Laying the foundation for a well thought out plan for you or a loved one takes a bit of time, but, it's worth every moment spent. After all, you’re setting the stage for a more relaxed and enjoyable life, because you’ll have the peace-of-mind preparedness brings. Here’s what to do to get started:
- Prepare a contact list of individuals who should be notified in a medical emergency or death.
- Write an obituary or simply jot down information you would like included in an obituary.

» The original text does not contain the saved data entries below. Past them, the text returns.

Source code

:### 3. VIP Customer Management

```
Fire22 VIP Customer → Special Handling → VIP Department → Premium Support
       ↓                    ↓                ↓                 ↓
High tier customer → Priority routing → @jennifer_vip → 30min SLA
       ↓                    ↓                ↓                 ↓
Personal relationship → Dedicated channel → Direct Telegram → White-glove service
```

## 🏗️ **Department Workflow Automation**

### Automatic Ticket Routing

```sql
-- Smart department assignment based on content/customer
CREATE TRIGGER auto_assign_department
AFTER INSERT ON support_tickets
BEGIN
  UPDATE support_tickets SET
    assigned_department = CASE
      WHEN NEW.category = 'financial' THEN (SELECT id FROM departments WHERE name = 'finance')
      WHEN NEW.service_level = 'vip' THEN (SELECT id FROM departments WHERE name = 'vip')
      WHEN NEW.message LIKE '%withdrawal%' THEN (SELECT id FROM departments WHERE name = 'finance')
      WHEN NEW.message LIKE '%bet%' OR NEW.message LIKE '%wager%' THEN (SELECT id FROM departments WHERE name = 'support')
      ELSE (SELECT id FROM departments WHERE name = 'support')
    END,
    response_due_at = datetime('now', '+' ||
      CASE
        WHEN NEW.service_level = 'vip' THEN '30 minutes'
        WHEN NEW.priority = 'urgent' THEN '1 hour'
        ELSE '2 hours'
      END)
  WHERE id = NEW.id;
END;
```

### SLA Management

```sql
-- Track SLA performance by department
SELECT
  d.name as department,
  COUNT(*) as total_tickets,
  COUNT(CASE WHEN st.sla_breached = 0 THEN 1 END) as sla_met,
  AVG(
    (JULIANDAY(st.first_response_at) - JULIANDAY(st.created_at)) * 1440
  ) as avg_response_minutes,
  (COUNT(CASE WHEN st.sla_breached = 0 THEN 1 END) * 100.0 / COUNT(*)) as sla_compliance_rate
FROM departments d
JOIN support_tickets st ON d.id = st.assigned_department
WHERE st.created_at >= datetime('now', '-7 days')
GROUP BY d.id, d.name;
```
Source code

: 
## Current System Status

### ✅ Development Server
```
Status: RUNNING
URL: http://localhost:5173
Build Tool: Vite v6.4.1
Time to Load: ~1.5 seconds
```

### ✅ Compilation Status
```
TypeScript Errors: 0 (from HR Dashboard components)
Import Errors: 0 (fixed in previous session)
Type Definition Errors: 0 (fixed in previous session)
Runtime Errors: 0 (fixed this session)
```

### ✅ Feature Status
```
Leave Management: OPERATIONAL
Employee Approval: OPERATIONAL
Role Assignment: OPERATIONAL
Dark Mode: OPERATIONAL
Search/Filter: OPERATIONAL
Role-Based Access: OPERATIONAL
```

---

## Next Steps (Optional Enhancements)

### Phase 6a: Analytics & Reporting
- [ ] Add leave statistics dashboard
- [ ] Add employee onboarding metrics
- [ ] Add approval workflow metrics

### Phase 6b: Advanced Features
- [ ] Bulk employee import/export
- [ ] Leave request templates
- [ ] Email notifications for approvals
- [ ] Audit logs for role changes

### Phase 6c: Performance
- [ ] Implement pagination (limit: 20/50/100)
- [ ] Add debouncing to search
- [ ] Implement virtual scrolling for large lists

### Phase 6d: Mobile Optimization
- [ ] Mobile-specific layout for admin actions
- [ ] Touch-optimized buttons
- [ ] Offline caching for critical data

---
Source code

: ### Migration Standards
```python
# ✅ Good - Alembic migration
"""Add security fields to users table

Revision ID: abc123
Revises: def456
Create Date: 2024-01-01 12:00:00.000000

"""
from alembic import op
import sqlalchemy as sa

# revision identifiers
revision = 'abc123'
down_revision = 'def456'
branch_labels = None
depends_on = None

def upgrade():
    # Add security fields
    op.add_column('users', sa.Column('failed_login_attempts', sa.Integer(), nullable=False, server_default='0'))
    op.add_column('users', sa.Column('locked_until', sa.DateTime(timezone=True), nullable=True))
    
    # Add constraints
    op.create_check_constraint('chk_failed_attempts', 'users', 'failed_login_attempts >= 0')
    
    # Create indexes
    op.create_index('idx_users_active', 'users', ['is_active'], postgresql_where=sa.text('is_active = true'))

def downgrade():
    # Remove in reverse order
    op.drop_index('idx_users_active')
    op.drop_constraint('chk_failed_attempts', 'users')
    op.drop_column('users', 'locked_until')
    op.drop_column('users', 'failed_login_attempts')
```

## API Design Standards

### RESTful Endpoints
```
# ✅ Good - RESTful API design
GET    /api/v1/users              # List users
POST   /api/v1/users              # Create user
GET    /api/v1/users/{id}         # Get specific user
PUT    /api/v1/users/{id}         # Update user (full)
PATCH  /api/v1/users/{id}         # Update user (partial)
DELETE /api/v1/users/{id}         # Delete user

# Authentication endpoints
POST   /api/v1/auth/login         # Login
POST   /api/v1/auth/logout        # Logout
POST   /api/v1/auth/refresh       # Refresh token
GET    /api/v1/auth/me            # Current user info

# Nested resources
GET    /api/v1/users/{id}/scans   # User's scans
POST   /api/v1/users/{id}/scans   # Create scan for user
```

- Decide where obituary and memorial information should appear.
- Cemetery lot location
- Casket type; cremation urn type
- Vault or sectional crypt
- Type of service: religious, military, non-denominational, or fraternal
- The contact details for the funeral home you designate to care for you
- Pallbearers, music, flowers, scripture or other readings
- Charity to receive donations in lieu of flowers, if donations are preferred
- Select the speakers and the eulogies that you would want to represent you.
- Decide what organizations or church will benefit from memorial donations in your name.
Arrange and Delegate
The people who know and care about you will be there when you need them. You only need to provide them with instructions, important financial details, and then relax. You’re in good hands.
- Give your Executor a copy of your Will. Safety deposit boxes are often opened up during the estate settlement process, long after the funeral. Any funeral planning documents therein can be of no help to your executor.
- Make sure your representative has a list of important account information or telephone numbers for retirement plans, insurance policies, investments, bank accounts, safe-deposit boxes, properties, preferred law and accountant firms and mortuaries. Remind your personal representative that the Social Security Administration will need to be called and, if you're receiving benefits such as those from the Veteran's Administration, they should be contacted as well.
- Designate a power of attorney to ensure that proper information can be accessed in the event of your illness or death. Make sure a durable power of attorney for health care and a living will are in place so that your wishes are carried out if you are unable to do so.
- Make arrangements for telephone and utilities services, and newspaper and magazine deliveries, to be cancelled.
- Cemetery and memorialization services
- Funeral arrangements, including clergy, florist and transportation
- Make arrangements for pets to find a new home.